Mais attention! Selon le Coran, les enfants allaités par la même femme deviennent frères et sœurs de lait. Ils deviennent comme ses enfants et ne peuvent épouser les personnes qui sont interdites à ses enfants: nièce, oncle, tante… En dialecte marocain, on dit que la femme devient rdhi’tou, sa mère dans la lactation, et ses enfants deviennent khoutu mène rdh’âa, frères et sœurs dans la lactation.
Il est interdit à un homme d’épouser sa mère de lait et à une femme d’épouser le mari de sa mère de lait. Le Coran dit: «Vous sont interdites: vos mères qui vous ont allaités, vos sœurs de lait». Leur relation serait incestueuse, comme pour des frères et sœurs de sang.
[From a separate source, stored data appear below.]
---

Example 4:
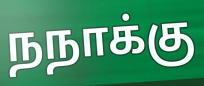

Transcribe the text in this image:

நநாக்கு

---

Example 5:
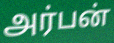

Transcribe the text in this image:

அர்பன்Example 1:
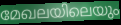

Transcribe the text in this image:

മേഖലയിലെയും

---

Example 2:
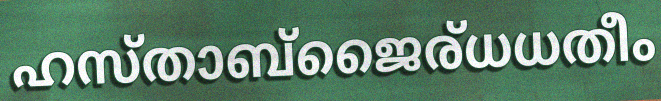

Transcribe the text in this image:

ഹസ്താബ്ജൈര്ധധതീം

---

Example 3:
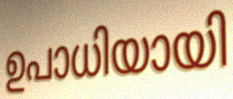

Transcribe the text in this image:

ഉപാധിയായി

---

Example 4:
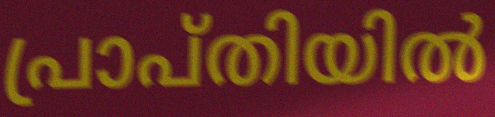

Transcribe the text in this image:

പ്രാപ്തിയിൽ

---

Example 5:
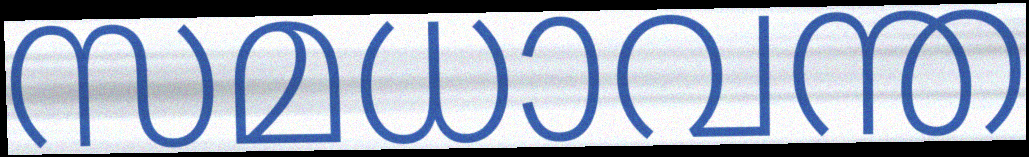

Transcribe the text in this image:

സമധാവന്ത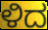
ಳಿದ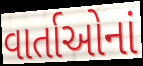
વાર્તાઓનાં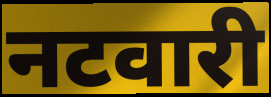
नटवारी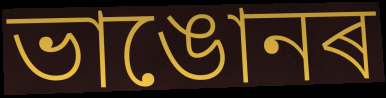
ভাঙোনৰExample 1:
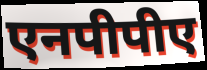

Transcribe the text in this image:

एनपीपीए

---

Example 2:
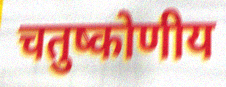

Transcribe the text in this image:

चतुष्कोणीय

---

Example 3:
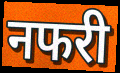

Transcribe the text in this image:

नफरी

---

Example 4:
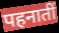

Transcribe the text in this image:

Maintenant, comment définir un allaitement? Les religieux ne sont pas d’accord. Pour les Malékites que nous sommes, et pour les Hanéfites, il suffit d’une seule tétée pour que le lait atteigne la gorge. Pour les Chaféites et les Hanbalites, il faut au moins cinq tétées.
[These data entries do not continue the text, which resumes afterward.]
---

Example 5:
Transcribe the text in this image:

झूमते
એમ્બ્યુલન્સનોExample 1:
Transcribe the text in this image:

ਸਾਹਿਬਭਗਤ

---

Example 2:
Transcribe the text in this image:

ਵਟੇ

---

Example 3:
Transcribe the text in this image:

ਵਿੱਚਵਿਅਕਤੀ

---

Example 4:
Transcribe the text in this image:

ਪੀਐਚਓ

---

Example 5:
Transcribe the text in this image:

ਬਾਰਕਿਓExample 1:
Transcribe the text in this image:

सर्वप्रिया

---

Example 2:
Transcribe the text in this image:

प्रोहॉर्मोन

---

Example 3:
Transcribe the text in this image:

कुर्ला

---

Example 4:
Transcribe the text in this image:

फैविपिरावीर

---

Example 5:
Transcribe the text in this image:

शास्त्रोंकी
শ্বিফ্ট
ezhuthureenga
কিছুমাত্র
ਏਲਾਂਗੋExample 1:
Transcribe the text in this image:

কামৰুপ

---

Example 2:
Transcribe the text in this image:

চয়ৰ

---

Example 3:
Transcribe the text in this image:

Pour certains religieux, l’allaitement ne produit d’interdit que s’il a lieu au maximum à deux ans, suivant la recommandation du Coran d’allaiter deux ans. Après deux ans, certains considèrent que l’enfant ne va pas téter réellement, car il est déjà sevré, suivant un hadith du Prophète: «L’allaitement ne prohibe ce qui est prohibé par la parenté que s’il est rassasiant et a lieu avant le sevrage» (Attarmidi).
L’interdit de mariage ne concerne que l’enfant allaité, ses enfants et sa descendance, mais non sa fratrie. Le frère de l’enfant allaité peut épouser la fille de la nourrice. La fille de la nourrice peut épouser le frère de l’enfant allaité. L’interdiction concerne uniquement l’enfant allaité.
L’allaitement pouvait se faire intentionnellement par les mères. Ce que j’ai vu dans une famille à Rbat Lahjère, près de Zagora. Une maison abritait le patriarche avec ses six fils, tous mariés. Dès la naissance de ses petits-enfants, le patriarche désigne qui va épouser qui. Les mères, pour protéger leurs filles des tentations sexuelles entre cousins, allaitent ensemble les nourrissons qui ne sont pas destinés à se marier. Très tôt, elles informaient leurs enfants qu’ils sont frères et sœurs de lait et donc intouchables!
Les frères et sœurs de lait sont nombreux au Maroc. Beaucoup ont des frères et sœurs de lait de confession juive. Mais ces interdits n’existent ni dans le Christianisme ni dans le Judaïsme.
Si cette pratique était vitale, aujourd’hui elle disparaît.